- Episode no.: Series 1 Episode 2
- Directed by: Sam Donovan
- Written by: Jonathan Brackley and Sam Vincent
- Original air date: 21 June 2015
- Running time: 47 minutes

Episode chronology
| ← Previous "Episode 1" | Next → "Episode 3" |

= Episode 2 (Humans series 1) =

"Episode 2" is the second episode of the first series of Humans, a show based on Real Humans and co-produced by Channel 4 and AMC. It originally aired in the UK on 21 June 2015 and in the US on 5 July 2015. In this episode, Leo is injured while trying to track down Anita, George Millican is forced to have a new synth to take care of him and Laura returns Anita after discussion with Mattie. The episode was watched by 4.5 million people in the UK and 1 million people in the US. It received fairly positive reviews.

==Plot==
Laura realises something is strange when her daughter Sophie wakes up in a different pair of pyjamas to the ones she went to bed in, although Sophie does not know why and Anita, their synth, denies that she took Sophie outside.

Mattie is attempting to tamper with the code of a synth, but this fails and the school that owns the synth is alerted. They suspect Mattie and talk with her mother, Laura, but have no evidence. Laura takes Mattie shopping and she admits it was her; they both discuss their dislike of and apprehension towards synths.

Leo finds Silas and learns that Anita has been given a new personality, but he is unable to discover where Anita is. Leo narrowly escapes after things become violent, but is injured in the process. Max helps him along to a public toilet and is able to restart an unconscious Leo by using wires from the lights. Meanwhile, Silas is arrested for tampering with synths. George Millican tells his synth Odi to hide, while his care worker forces a new synth named Vera upon him. George dislikes Vera, but mutters that he was involved in creating her as parts of his original designs are still implemented in synths today.

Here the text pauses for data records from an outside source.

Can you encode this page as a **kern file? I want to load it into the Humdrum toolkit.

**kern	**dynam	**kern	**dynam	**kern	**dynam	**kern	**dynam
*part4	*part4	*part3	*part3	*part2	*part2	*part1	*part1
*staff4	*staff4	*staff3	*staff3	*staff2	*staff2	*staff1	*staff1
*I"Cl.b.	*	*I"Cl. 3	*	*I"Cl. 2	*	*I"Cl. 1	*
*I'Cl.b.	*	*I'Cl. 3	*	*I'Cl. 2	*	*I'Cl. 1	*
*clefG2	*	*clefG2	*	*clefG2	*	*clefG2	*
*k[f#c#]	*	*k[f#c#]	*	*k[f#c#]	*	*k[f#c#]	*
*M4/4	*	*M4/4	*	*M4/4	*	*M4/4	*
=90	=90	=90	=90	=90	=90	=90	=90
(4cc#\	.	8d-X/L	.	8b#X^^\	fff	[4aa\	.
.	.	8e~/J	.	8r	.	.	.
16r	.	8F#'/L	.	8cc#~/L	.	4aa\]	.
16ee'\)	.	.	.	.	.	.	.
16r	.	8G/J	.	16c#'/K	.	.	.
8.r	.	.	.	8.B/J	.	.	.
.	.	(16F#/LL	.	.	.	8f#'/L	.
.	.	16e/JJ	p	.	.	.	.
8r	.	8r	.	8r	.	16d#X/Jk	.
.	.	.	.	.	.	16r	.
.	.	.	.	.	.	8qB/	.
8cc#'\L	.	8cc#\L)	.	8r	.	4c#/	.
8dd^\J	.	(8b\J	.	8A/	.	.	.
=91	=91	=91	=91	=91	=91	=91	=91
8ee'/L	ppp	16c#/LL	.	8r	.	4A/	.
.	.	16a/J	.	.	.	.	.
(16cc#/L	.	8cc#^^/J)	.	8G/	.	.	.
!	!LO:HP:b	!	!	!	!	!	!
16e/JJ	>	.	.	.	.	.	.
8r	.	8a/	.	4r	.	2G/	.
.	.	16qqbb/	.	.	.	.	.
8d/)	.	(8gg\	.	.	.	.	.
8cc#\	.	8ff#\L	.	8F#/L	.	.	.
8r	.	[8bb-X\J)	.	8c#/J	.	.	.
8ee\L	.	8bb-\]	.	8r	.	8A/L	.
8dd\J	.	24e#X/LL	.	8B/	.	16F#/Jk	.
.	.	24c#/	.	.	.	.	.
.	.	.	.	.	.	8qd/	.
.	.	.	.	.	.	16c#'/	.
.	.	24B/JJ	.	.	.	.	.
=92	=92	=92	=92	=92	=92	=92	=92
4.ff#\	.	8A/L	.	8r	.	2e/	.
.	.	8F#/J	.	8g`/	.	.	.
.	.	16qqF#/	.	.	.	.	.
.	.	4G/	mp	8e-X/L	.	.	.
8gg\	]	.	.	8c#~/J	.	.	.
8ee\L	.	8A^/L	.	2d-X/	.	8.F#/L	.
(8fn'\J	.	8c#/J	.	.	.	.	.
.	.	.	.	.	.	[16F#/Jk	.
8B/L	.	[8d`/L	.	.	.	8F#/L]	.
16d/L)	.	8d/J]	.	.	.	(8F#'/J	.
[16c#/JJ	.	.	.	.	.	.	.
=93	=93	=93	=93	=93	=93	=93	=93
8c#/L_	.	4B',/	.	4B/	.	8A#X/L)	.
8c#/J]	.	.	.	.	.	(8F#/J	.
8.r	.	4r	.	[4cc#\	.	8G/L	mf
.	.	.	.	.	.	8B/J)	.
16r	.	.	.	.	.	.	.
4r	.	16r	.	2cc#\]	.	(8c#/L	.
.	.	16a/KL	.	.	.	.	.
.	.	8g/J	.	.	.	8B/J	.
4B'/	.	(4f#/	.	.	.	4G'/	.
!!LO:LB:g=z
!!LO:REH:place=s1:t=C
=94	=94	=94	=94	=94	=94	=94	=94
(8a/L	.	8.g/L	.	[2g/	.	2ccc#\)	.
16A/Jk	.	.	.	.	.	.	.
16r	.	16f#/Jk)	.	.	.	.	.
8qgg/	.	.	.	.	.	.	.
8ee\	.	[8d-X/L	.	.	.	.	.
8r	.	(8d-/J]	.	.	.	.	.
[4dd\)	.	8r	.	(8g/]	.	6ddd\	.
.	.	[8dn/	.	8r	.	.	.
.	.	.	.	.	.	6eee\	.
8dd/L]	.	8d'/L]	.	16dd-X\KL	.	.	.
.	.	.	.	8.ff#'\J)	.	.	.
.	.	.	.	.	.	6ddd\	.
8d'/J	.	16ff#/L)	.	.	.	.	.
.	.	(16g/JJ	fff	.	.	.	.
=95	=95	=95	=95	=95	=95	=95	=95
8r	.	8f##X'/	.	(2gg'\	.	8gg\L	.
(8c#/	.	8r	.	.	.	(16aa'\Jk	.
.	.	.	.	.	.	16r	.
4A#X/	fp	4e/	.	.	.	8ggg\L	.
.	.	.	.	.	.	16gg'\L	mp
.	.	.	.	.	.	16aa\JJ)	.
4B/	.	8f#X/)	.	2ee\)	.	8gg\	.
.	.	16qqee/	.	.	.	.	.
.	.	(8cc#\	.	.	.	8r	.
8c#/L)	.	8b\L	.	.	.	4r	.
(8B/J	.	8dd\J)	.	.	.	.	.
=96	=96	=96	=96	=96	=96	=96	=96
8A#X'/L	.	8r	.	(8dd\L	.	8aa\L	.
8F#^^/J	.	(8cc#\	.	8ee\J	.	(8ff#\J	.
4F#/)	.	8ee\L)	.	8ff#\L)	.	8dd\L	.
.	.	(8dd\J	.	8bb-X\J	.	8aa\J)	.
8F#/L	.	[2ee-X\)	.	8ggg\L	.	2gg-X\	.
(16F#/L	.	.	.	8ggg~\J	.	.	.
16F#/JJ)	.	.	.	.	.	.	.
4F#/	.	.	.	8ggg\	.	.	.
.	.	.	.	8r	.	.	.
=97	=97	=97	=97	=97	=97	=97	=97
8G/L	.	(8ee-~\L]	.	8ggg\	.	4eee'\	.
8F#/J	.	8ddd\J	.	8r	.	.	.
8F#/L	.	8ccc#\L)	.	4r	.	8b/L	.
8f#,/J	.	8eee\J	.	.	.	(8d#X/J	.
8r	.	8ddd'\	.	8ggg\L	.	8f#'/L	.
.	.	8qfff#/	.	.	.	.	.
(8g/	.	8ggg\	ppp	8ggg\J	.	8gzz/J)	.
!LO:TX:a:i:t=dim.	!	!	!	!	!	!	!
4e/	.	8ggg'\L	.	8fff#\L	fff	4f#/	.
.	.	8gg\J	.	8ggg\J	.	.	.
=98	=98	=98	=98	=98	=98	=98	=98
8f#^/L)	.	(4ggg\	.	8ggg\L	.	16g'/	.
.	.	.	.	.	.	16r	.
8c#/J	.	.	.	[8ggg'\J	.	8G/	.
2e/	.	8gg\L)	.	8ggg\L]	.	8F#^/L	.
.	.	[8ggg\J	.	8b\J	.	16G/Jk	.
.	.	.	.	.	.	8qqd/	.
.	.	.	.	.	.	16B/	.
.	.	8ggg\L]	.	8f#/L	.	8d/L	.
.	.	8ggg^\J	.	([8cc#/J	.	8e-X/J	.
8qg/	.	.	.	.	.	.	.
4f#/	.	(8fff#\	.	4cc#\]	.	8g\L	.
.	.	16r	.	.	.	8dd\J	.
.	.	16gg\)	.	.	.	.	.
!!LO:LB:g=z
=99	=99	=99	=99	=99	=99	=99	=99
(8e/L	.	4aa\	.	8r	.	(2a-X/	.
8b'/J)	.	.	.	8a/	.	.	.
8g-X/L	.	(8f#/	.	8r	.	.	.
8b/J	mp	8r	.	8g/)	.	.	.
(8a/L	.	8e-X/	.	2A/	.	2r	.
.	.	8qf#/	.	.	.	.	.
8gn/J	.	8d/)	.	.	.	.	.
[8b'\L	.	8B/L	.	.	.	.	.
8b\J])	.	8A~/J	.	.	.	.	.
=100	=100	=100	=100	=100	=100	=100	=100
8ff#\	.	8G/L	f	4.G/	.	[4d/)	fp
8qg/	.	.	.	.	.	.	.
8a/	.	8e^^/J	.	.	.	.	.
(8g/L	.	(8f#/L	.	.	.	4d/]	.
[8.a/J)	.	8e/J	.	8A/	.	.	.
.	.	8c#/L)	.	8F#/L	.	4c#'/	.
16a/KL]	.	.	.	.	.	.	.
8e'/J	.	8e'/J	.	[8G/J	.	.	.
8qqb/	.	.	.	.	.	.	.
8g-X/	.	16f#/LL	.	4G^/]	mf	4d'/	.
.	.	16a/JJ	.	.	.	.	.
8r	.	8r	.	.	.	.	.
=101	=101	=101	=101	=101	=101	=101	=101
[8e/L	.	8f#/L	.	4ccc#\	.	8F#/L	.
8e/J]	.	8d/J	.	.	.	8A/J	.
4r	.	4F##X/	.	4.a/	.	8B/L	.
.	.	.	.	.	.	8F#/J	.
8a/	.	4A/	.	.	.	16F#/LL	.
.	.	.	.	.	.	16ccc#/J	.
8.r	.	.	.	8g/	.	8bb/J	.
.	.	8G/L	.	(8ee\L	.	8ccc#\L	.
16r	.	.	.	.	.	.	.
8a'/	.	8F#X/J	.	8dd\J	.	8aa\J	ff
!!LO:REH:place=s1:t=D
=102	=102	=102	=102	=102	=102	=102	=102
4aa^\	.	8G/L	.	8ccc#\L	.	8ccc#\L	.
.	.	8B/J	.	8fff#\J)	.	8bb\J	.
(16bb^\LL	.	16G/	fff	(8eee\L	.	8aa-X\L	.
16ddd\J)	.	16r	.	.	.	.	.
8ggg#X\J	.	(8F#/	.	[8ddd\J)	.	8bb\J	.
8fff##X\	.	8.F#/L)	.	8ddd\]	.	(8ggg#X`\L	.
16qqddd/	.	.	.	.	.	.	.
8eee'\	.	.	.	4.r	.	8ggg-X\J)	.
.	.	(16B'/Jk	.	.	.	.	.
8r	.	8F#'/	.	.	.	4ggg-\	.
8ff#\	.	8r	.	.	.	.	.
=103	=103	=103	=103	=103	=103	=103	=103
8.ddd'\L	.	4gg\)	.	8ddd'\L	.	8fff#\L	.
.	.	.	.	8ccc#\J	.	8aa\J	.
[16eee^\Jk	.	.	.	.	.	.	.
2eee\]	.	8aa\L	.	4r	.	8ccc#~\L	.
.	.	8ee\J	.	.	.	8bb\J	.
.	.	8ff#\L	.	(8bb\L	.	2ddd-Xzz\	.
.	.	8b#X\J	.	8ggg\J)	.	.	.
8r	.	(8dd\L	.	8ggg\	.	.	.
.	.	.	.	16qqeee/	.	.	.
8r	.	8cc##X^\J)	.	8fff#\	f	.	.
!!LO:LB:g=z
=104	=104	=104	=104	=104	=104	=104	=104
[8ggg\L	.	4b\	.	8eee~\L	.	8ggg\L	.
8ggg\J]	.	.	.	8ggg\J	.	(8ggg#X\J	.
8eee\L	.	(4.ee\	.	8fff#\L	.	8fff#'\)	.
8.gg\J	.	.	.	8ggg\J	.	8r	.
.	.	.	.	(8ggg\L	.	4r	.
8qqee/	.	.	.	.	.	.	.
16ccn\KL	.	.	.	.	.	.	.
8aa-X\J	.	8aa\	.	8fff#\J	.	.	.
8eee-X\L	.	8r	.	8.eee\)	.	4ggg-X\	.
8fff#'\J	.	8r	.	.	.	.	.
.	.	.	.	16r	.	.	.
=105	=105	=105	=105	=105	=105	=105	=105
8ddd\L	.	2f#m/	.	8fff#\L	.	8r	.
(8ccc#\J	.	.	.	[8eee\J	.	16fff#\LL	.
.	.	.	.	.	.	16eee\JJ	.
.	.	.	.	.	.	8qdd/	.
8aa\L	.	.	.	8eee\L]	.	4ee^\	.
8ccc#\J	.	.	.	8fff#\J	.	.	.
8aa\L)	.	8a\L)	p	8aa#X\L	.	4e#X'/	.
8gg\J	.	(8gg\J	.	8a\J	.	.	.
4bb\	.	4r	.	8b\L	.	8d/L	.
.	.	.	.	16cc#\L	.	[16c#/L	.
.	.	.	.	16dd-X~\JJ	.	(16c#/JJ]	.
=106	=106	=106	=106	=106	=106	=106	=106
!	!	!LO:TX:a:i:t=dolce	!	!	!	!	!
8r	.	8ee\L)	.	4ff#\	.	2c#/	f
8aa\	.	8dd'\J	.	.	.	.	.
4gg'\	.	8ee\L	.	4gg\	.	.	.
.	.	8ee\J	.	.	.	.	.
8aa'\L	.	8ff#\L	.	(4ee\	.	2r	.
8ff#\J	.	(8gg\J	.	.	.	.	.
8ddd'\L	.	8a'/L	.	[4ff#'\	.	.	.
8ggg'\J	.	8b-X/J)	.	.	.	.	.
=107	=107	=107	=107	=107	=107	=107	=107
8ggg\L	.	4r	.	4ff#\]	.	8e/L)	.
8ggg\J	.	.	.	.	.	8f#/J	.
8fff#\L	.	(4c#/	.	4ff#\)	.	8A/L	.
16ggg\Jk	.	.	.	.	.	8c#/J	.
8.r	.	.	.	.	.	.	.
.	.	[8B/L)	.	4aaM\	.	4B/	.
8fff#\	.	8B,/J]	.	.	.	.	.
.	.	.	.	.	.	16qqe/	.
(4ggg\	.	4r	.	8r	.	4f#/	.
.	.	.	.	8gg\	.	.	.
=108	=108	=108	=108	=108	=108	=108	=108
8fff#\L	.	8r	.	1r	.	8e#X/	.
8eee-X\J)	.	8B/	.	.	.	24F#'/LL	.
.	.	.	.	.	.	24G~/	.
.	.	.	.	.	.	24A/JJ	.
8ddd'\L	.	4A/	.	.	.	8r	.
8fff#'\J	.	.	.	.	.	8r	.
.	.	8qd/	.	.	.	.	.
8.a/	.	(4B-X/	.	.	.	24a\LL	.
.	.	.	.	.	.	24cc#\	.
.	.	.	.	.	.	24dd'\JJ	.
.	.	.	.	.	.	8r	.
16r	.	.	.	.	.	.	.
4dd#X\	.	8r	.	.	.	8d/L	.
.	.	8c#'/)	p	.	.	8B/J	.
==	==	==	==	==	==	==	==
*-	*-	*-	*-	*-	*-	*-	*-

Niska works at a synth brothel and after a client asks her to act young and scared. Niska, however, refuses to which the man throttles her. Enraged by his twisted fantasy and threatening behavior, the renegade synthetic then strangles the man to death in self-defense, and removes the anti-theft chip from her neck, while leaving the brothel, threatening the clients if they said anything about her leaving the brothel.

Toby goes downstairs in the middle of the night to get water, and alerts Anita whilst she is charging, to which he asks for her to pretend he isn't there. But he tries to lay a hand on her breast, Anita warns him that inappropriate interaction would be reported to his parents as the primary users. Regretful, Toby requests Anita not to mention the incident to his parents.

Next morning, Mattie notices Anita does not transfer data with other synths and Laura makes a phone call to a help desk. After Anita cuddles Sophie without a parent's express permission, Laura announces that she is being returned and tells her children to say goodbye to Anita. When told she is going back, Anita smiles slightly.

==Reception==

===Ratings===
On 21 June 2015 in the UK, the episode garnered 4.45 million viewers on Channel 4 and 0.660 million viewers on its timeshift service. It was the highest-rated show on the channel that week. A total of 5.77 million viewers watched the show including recorded views. In the US, the episode aired on 5 July 2015 and received 1.091 million viewers. This was a significant decline from the number of viewers for the first episode; Brian Cantor of Headline Planet suggested this may have been because the episode aired at the same time as post-World Cup coverage on Fox.

===Reviews===
Matt Fowler of IGN gave the episode 7.5 out of 10, claiming that it was "a good follow-up to the premiere" and "kept the intrigue going". Fowler complimented George's story, said that the "big surprise about Leo" did not "truly feel meaningful" as "we hadn't really gotten to know Leo all that well" and suggested "the different stories within Humans might start to interconnect more". Ed Power from The Telegraph gave the episode 3 out of 5 stars, saying that the "side stories were thinly sketched and lacked urgency", although he complimented the "slow-burn fright fest" scene where Anita hugged Sophie "in a ghastly parody of maternal affection". Brandon Nowalk of The A.V. Club gave the episode a B+, saying that George's storyline "digs the deepest" and that "Humans is approaching medical drama territory".

Neil Midgley from Forbes described the episode as "full of ... little mysteries, each of them neatly set up by the reveal of a tiny fragment of plot" and said "Vera is one of the great joys of Humans." Neela Debnath of Express claimed the synths were "more likeable than the 'real people'" and opined that "Humans continues to be a provocative watch that challenges our views on existentialism." Morgan Jeffery of Digital Spy said the episode was "for the most part original, engaging and agreeably unpredictable." Rob Smedly of CultBox described Episode 2 as "another strong episode and one that continues to explore without ever alienating the viewer."